* SELECTED PASSAGE *

One way to fix this problem is apply Ḋ (dequeue; removes first element) to the array of logarithms. This maps

0ÆlÐĿ -> [0, None]    -> [None]
1ÆlÐĿ -> [1, 0, None] -> [0, None]

so neither list has a 1 now. This way, finding the index of the first 1 will return 0 (not found), which is the desired output for inputs 0 and 1.

How it works

ÆlÐĿĊḊi1  Main link. Argument: n (non-negative integer)

  ÐĿ      Apply the following link until the results are no longer unique.
Æl          Natural logarithm.
          Return the array of all unique results.
    Ċ     Round all resulting real numbers up to the nearest integer. This takes
          the imaginary part of complex numbers and does nothing for non-numbers.
     Ḋ    Dequeue; remove the first item (n) of the array of results.
      i1  Find the first index of 1 (0 if not found).

^† _{This is one of the only three atoms in Jelly that are overloaded in a non-obvious manner.}

Emacs Lisp, 38 bytes

(defun l(n)(if(> n 1)(1+(l(log n)))0))

Testcases:

(mapcar 'l '(0 1 2 3 4 15 16 3814279 3814280))
;; (0 0 1 2 2 2 3 3 4)

MATL, 15 12 bytes

0`ZetG>~}x@q

Try it online! Or verify all test cases (slightly modified version to handle several inputs).

How it works

Starting with 0, apply iterated exponentiation until exceeding the input. The output is the number of iterations minus 1.

0       % Push 0
`       % Do...while loop
  Ze    %   Exponential
  t     %   Duplicate
  G     %   Push input
  >~    %   Is current value less than or equal to the input? If so: next iteration
}       % Finally (code executed at the end of the last iteration)
  x     %   Delete
  @q    %   Iteration index minus 1
        % Implicitly end loop
        % Implicitly display stack

Javascript, 45 27 26 bytes

l=a=>a>1&&1+l(Math.log(a))

Here is test suite (3rd rev)

Thanks @LeakyNun for saving 1 byte with conditional and then converting function to lambda, and @Neil for pointing out false is ok return value for <=1 (changed test to be == instead of ===)

* INFORMATION SUPPLIED *
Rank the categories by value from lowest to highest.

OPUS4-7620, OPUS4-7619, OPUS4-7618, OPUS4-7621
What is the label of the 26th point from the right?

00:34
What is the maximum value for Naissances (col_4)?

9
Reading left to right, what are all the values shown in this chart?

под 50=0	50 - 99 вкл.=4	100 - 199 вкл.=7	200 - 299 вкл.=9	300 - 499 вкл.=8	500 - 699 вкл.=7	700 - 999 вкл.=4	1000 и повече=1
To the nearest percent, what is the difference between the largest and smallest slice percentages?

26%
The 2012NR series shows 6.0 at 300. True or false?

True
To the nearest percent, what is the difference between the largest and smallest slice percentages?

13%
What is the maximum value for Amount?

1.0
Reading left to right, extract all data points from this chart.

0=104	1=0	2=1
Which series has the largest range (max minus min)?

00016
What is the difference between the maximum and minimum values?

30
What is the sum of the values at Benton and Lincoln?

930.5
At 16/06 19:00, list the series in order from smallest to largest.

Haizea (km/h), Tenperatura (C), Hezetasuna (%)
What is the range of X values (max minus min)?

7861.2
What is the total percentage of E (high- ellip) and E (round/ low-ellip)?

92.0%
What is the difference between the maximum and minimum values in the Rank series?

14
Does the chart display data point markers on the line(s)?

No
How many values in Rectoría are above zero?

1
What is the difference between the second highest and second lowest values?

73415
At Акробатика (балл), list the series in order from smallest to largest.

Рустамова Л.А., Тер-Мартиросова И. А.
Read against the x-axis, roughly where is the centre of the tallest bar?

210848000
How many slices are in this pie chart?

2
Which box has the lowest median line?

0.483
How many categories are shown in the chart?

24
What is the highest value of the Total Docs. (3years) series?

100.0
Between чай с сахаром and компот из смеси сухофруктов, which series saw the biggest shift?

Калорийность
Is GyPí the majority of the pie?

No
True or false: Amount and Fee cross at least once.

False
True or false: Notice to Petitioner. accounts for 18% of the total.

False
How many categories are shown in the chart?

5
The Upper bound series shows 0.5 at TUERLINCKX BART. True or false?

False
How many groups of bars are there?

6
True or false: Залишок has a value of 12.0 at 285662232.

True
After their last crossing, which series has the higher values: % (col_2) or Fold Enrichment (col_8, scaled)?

* DIRECTIONS FOR THIS TASK *
Decide whether each statement agrees with the code-golf passage, and answer yes or no, quoting the words that settle it: (a) The Emacs Lisp solution is 38 bytes long. (b) The MATL program starts from 1 and applies iterated exponentiation. (c) In the Jelly program, Ḋ removes the last item of the array of results. Work only from the code-golf passage and set the listing aside.

* WRITTEN RESPONSE *
(a) Yes: "Emacs Lisp, 38 bytes"
(b) No: "Starting with 0, apply iterated exponentiation until exceeding the input."
(c) No: "Dequeue; remove the first item (n) of the array of results."